» **Given information**:
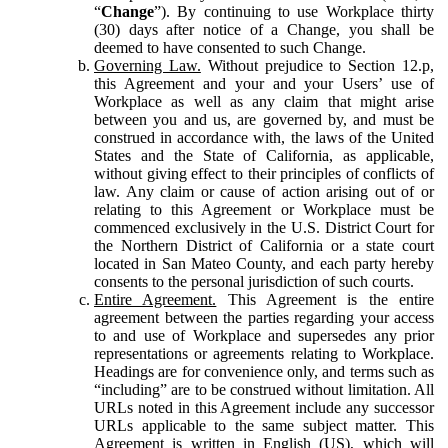
“
Change
”). By continuing to use Workplace thirty
(30) days after notice of a Change, you shall be
deemed to have consented to such Change.
Governing Law.
Without prejudice to Section 12.p,
this Agreement and your and your Users’ use of
Workplace as well as any claim that might arise
between you and us, are governed by, and must be
construed in accordance with, the laws of the United
States and the State of California, as applicable,
without giving effect to their principles of conflicts of
law. Any claim or cause of action arising out of or
relating to this Agreement or Workplace must be
commenced exclusively in the U.S. District Court for
the Northern District of California or a state court
located in San Mateo County, and each party hereby
consents to the personal jurisdiction of such courts.
Entire Agreement.
This Agreement is the entire
agreement between the parties regarding your access
to and use of Workplace and supersedes any prior
representations or agreements relating to Workplace.
Headings are for convenience only, and terms such as
“including” are to be construed without limitation. All
URLs noted in this Agreement include any successor
URLs applicable to the same subject matter. This
Agreement is written in English (US), which will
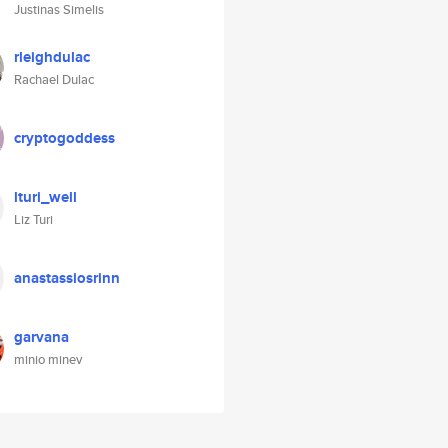
Justinas Simelis
rleighdulac
Rachael Dulac
cryptogoddess
lturi_well
Liz Turi
anastassiosrinn
garvana
minio minev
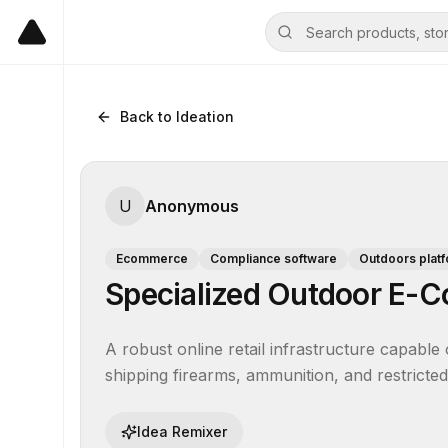
Back to Ideation
U
Anonymous
Ecommerce
Compliance software
Outdoors plat
Specialized Outdoor E-
A robust online retail infrastructure capable 
shipping firearms, ammunition, and restricted 
Idea Remixer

» **Activity**: Without including any picture, output all the material exactly as it appears.

» **Answer for the task**:
“
Change
”). By continuing to use Workplace thirty
(30) days after notice of a Change, you shall be
deemed to have consented to such Change.
Governing Law.
Without prejudice to Section 12.p,
this Agreement and your and your Users’ use of
Workplace as well as any claim that might arise
between you and us, are governed by, and must be
construed in accordance with, the laws of the United
States and the State of California, as applicable,
without giving effect to their principles of conflicts of
law. Any claim or cause of action arising out of or
relating to this Agreement or Workplace must be
commenced exclusively in the U.S. District Court for
the Northern District of California or a state court
located in San Mateo County, and each party hereby
consents to the personal jurisdiction of such courts.
Entire Agreement.
This Agreement is the entire
agreement between the parties regarding your access
to and use of Workplace and supersedes any prior
representations or agreements relating to Workplace.
Headings are for convenience only, and terms such as
“including” are to be construed without limitation. All
URLs noted in this Agreement include any successor
URLs applicable to the same subject matter. This
Agreement is written in English (US), which will
Justinas Simelis
rleighdulac
Rachael Dulac
cryptogoddess
lturi_well
Liz Turi
anastassiosrinn
garvana
minio minev
Back to Ideation
U
Anonymous
Ecommerce
Compliance software
Outdoors plat
Specialized Outdoor E-
A robust online retail infrastructure capable 
shipping firearms, ammunition, and restricted 
Idea Remixer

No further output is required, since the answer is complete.